Son choix de vie religieuse a été assumé après une longue réflexion puisque le père lui a imposé d’attendre quelques années avant de réaliser son projet qui consistait pour elle à « faire la Volonté de Dieu ».
Deux aspects uniques, mais fondamentaux, reviennent dans ses écrits : la Croix de laquelle vient le salut et l’Eucharistie, nourriture pour la vie de communion avec le Seigneur.
L’union avec Jésus Christ, l’imitation du Bon Maître, la dévotion à la Vierge Marie et la tension vers la sainteté sont des aspects importants de sa vie spirituelle. - L’espérance est cette conscience qu’elle a de l’action constante de Dieu dans sa vie. La vertu d’espérance est bien présente dans quelques attitudes assumées par sœur Enrichetta à des moments particuliers: la maladie, la détention, la mort de ses parents, les moments d’épreuves… Pour elle, l’espérance est la capacité de vivre tous les évènements en communion avec Dieu de sorte que même la douleur,puisse être transformée et trouver sens dans l’amour de Dieu et pour Dieu.
Son regard est fixé sur l’éternité et sur le don qu’elle en attend : cette espérance est communiquée aux détenues afin que puisse grandir en elles le désir de leur propre rédemption humaine et chrétienne. - La charité envers Dieu est manifestée en Sœur Enrichetta par l’attitude d’abandon « confiant et serein… total, amoureux… » liée à l’attitude d’immolation, qui se traduit par l’offrande quotidienne d’elle-même au Seigneur, dans l’action de grâces, même dans les moments difficiles.
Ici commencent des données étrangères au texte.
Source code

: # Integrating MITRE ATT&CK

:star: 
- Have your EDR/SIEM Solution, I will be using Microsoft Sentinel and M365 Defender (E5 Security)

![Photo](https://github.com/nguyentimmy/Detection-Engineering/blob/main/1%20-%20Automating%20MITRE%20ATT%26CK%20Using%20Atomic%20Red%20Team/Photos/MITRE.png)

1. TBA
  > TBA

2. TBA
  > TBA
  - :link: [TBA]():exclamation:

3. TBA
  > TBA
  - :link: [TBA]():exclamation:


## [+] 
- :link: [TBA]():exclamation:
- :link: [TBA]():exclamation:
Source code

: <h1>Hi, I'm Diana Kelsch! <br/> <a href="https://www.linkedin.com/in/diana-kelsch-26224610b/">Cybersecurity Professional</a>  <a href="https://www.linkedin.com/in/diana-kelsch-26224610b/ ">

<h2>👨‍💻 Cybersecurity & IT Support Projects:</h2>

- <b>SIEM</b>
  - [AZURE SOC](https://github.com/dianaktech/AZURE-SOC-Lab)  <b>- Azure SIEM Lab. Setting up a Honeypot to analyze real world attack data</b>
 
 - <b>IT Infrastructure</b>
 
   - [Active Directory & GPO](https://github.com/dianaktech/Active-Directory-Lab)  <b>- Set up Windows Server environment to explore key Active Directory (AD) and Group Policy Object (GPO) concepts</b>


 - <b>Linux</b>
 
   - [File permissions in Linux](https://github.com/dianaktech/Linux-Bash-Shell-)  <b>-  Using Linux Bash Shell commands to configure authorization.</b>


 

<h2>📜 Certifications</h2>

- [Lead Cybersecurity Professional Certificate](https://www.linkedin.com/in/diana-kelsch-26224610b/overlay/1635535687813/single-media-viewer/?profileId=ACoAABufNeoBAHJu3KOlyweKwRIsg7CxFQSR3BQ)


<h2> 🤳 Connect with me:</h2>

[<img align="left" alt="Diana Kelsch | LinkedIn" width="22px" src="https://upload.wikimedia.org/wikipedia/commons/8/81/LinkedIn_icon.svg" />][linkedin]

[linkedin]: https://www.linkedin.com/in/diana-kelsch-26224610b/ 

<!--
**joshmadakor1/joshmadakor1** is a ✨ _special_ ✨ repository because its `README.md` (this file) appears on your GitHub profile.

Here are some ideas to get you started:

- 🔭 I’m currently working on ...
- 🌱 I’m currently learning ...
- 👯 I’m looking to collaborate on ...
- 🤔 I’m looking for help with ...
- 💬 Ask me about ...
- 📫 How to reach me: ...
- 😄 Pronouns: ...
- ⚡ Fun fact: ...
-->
La prière continue constitue l’horizon dans lequel sœur Enrichetta vit naturellement et enracine son intense vie apostolique. - La charité envers le prochain est l’élan qui a guidé toute la vie de sœur Enrichetta et qui se trouve résumé dans une simple mais dense expression, répétée plusieurs fois dans ses écrits : « la charité est un feu qui en brûlant aime à se répandre ; je souffrirai, je travaillerai et je prierai pour attirer des âmes à Jésus ».
Son amour pour Jésus devient sa passion pour attirer les âmes à Lui ; elle affirme alors que : « on ne peut pas être des âmes apostoliques si on n’est pas des saintes ».